Collected data:
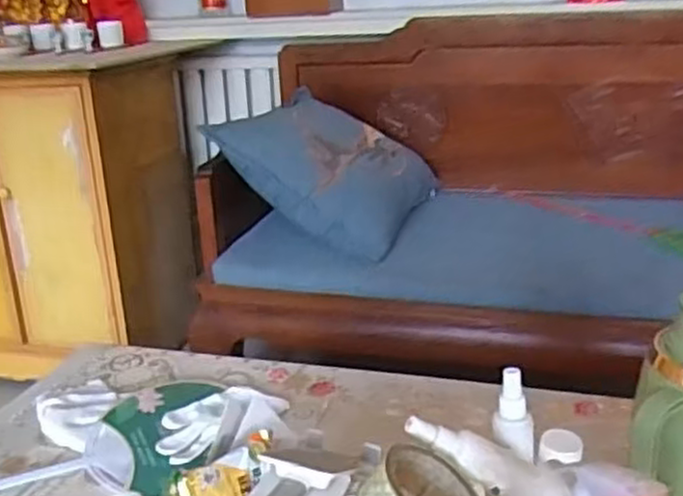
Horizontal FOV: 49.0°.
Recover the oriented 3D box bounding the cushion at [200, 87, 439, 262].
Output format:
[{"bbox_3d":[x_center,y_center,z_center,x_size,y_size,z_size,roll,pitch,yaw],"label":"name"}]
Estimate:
[{"bbox_3d":[-0.015,-0.224,1.841,0.516,0.148,0.465,38,51,-5],"label":"cushion"}]

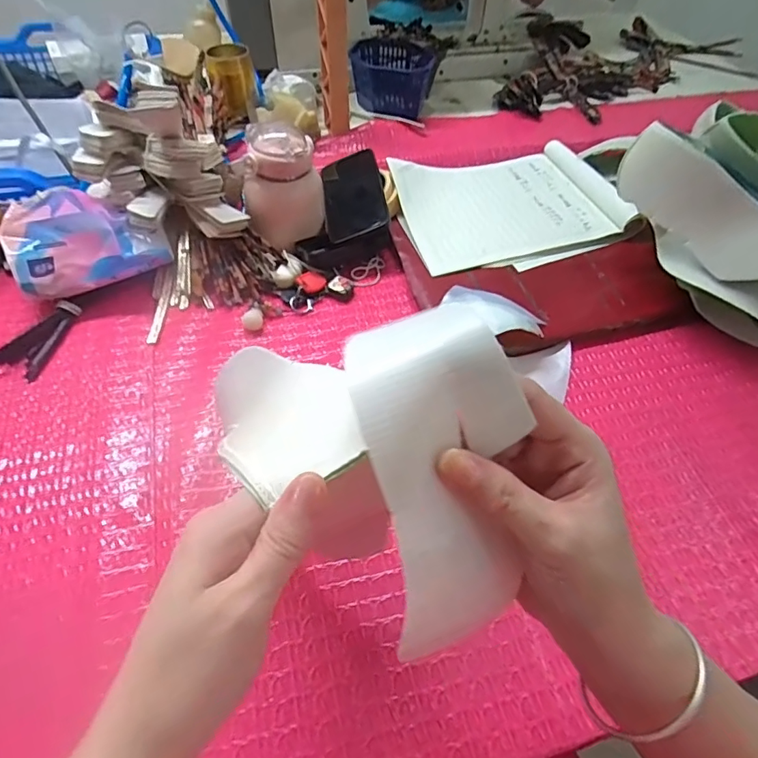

— What you have to do —
Without any pictures, please reproduce the full set of entries.

— Your response —
Horizontal FOV: 49.0°.
Recover the oriented 3D box bounding the cushion at [200, 87, 439, 262].
Output format:
[{"bbox_3d":[x_center,y_center,z_center,x_size,y_size,z_size,roll,pitch,yaw],"label":"name"}]
Estimate:
[{"bbox_3d":[-0.015,-0.224,1.841,0.516,0.148,0.465,38,51,-5],"label":"cushion"}]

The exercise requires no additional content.